4th cesareans? Try 10th or 11th
Eduardo D. Meza, MD
Rockford, Ill
I was in private practice for 30 years and encountered many multiple cesareans. I even performed a seventh C-section in a 19-year-old, after which her tubes were tied. I would like to offer the following recommendations:
- After 3 Pfannenstiel incisions, insist on a vertical incision.
- Consider a classic cesarean when adhesions are found in the lower segment.
- A thick, wide scar or keloid formation increases the likelihood of adhesions in the pelvis.

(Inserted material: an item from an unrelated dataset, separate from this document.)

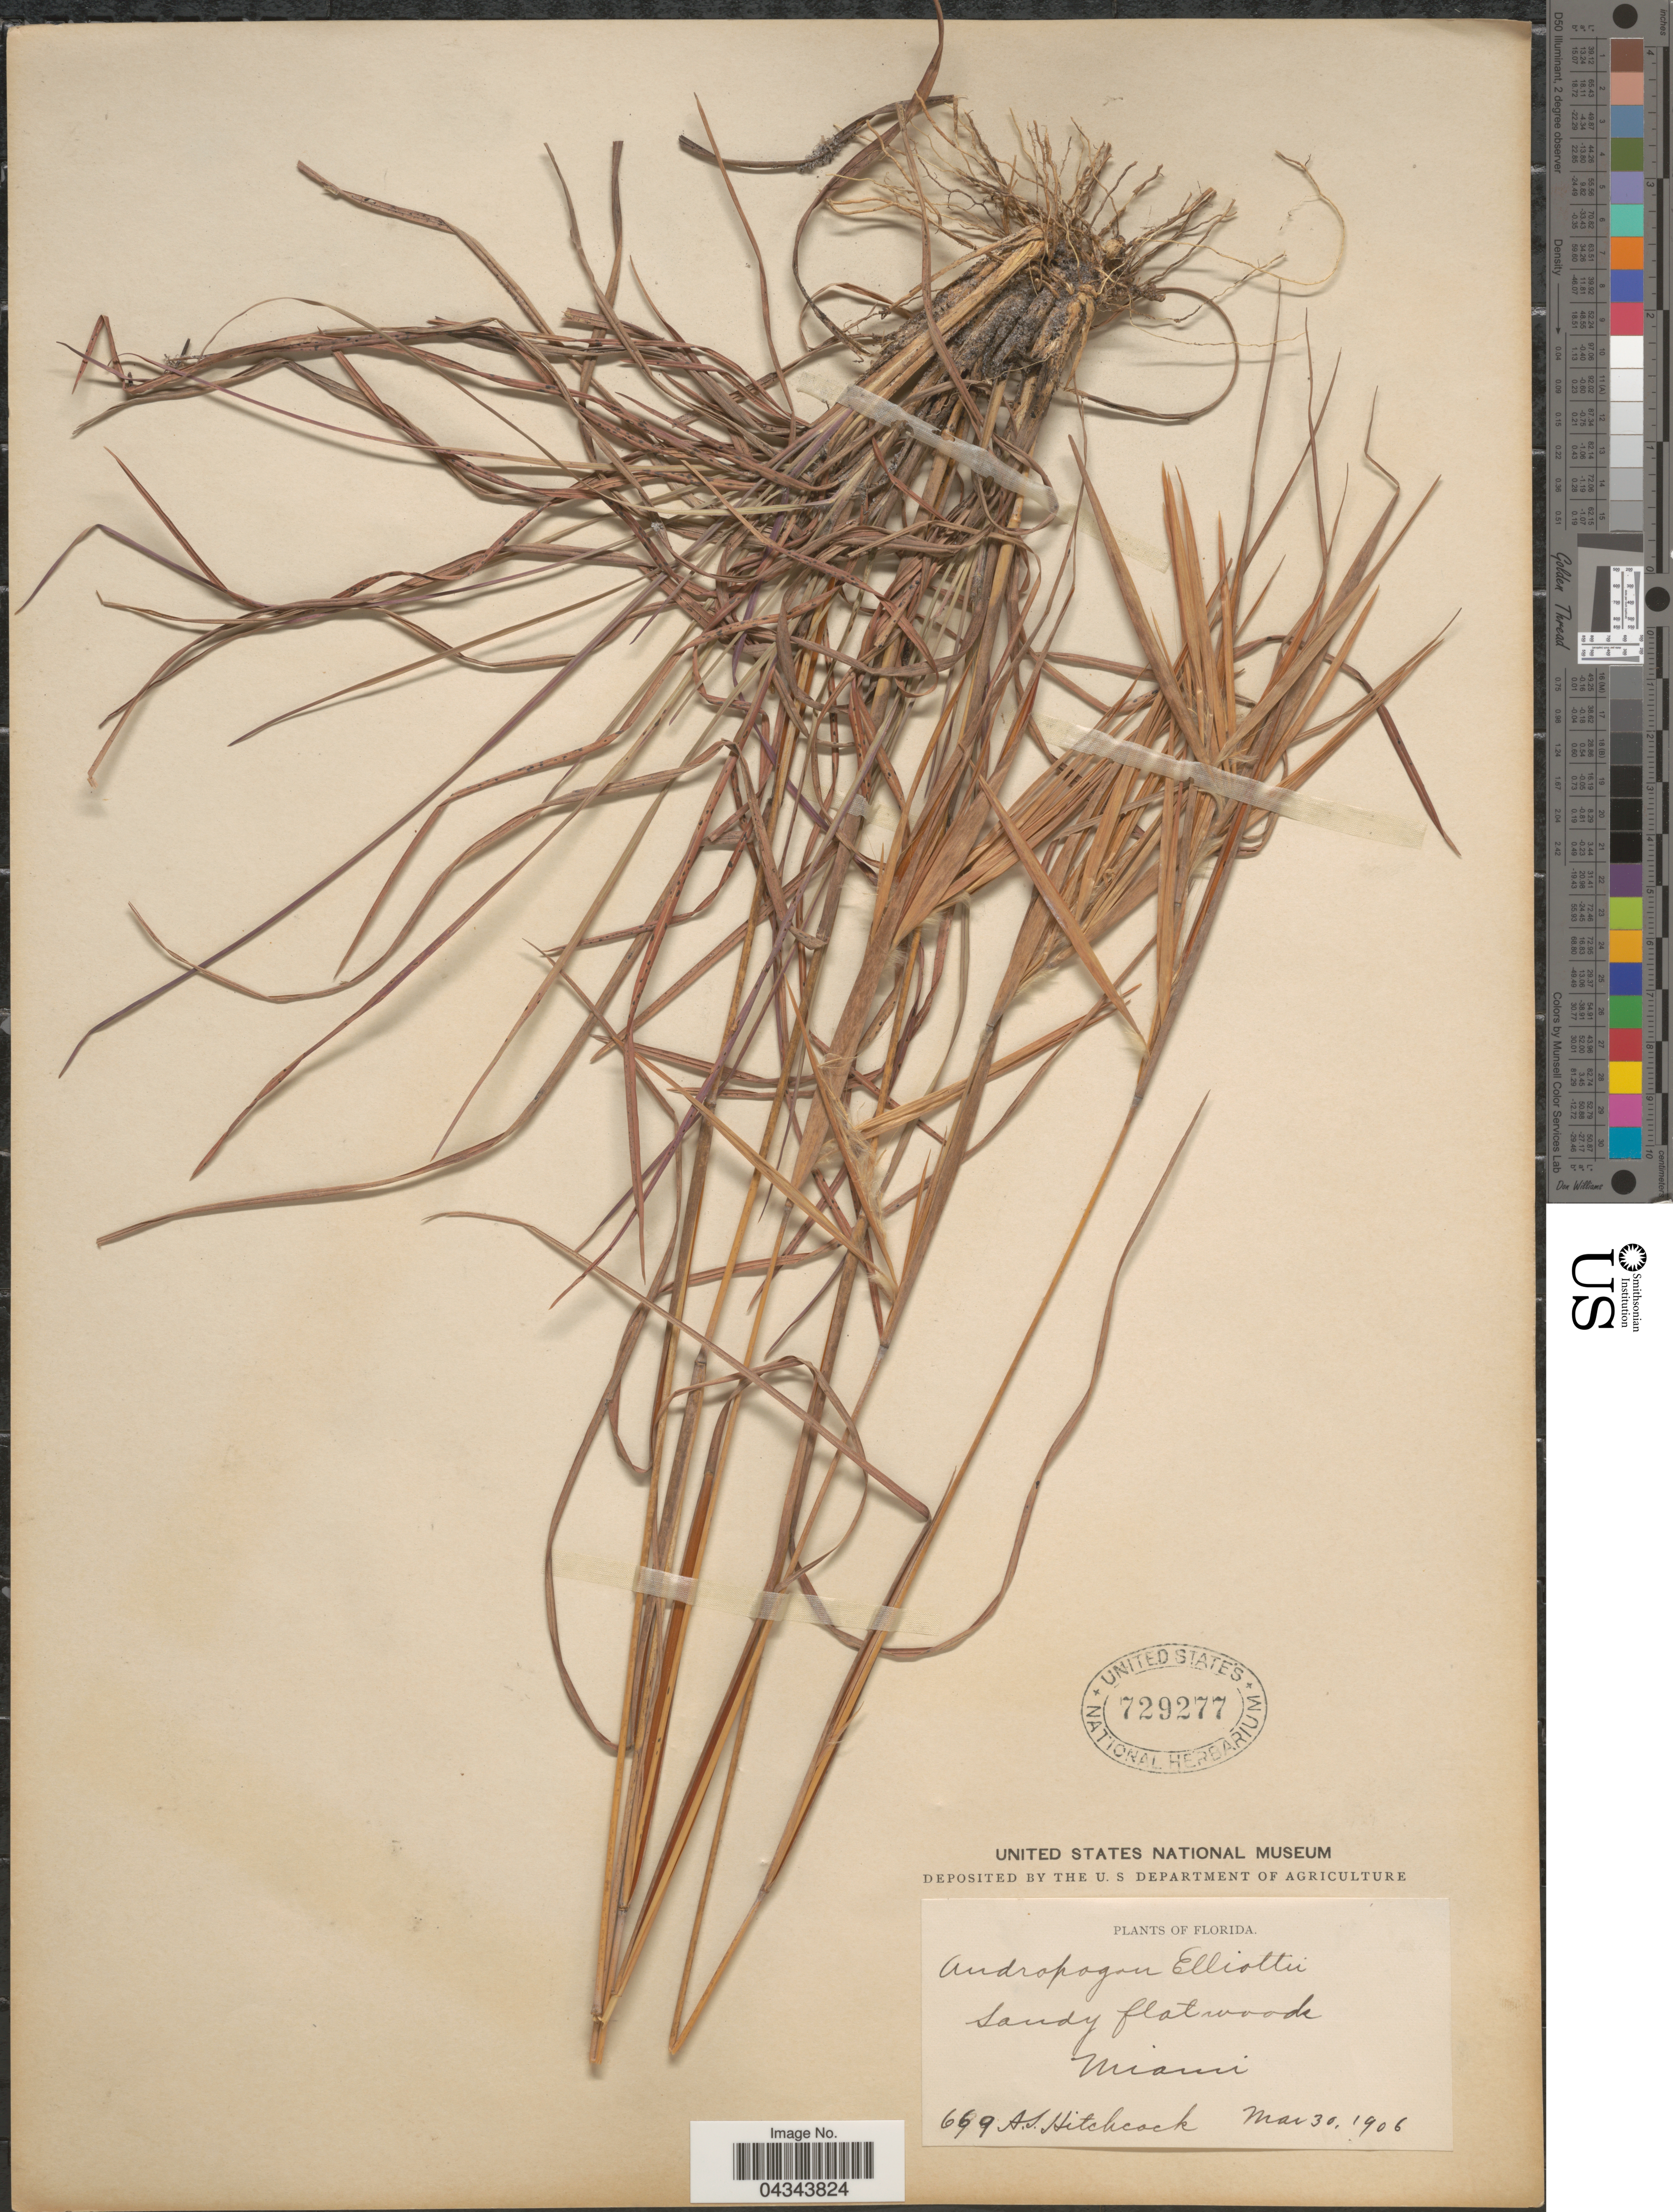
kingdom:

- Make every effort to obtain the operating report of the previous cesarean.
Rida W. Boulos, MD, MPH
Chair, Department of Obstetrics and Gynecology
University of Illinois College of Medicine at Peoria
I practice maternal-fetal medicine at an urban tertiary care center and have also experienced a large increase in 4th and 5th cesareans over the past 3 years. Many of these women are morbidly obese with extensive medical problems.
I follow the precautions listed in your editorial, as well as 5 others:
- delivery at 37 weeks after amniocentesis for fetal lung maturity,
- delivery during weekday daylight hours when all staff members are available,
- immediate availability of a cell saver in the OR in the event of hemorrhage,
- if there is a low anterior placenta or known accreta, availability of a gynecologic oncologist for back-up, and
- antenatal administration of epoetin alfa for women with a hematocrit less than 30.
David Scott Cole, MD
Division of Maternal-Fetal Medicine
Jacobi Medical Center, Bronx, NY
Assistant Professor of Obstetrics & Gynecology and Women’s Health
Albert Einstein College of Medicine, Bronx, NY
Dr. Barbieri responds:
The response from our readers is consistent and clear: For the experienced and well-trained obstetrician, higher-order repeat cesarean section is routinely associated with good outcomes. The high quality of clinical care provided by our readers is reflected in the clinical pearls they share. I appreciate the large number of responses to this important clinical issue.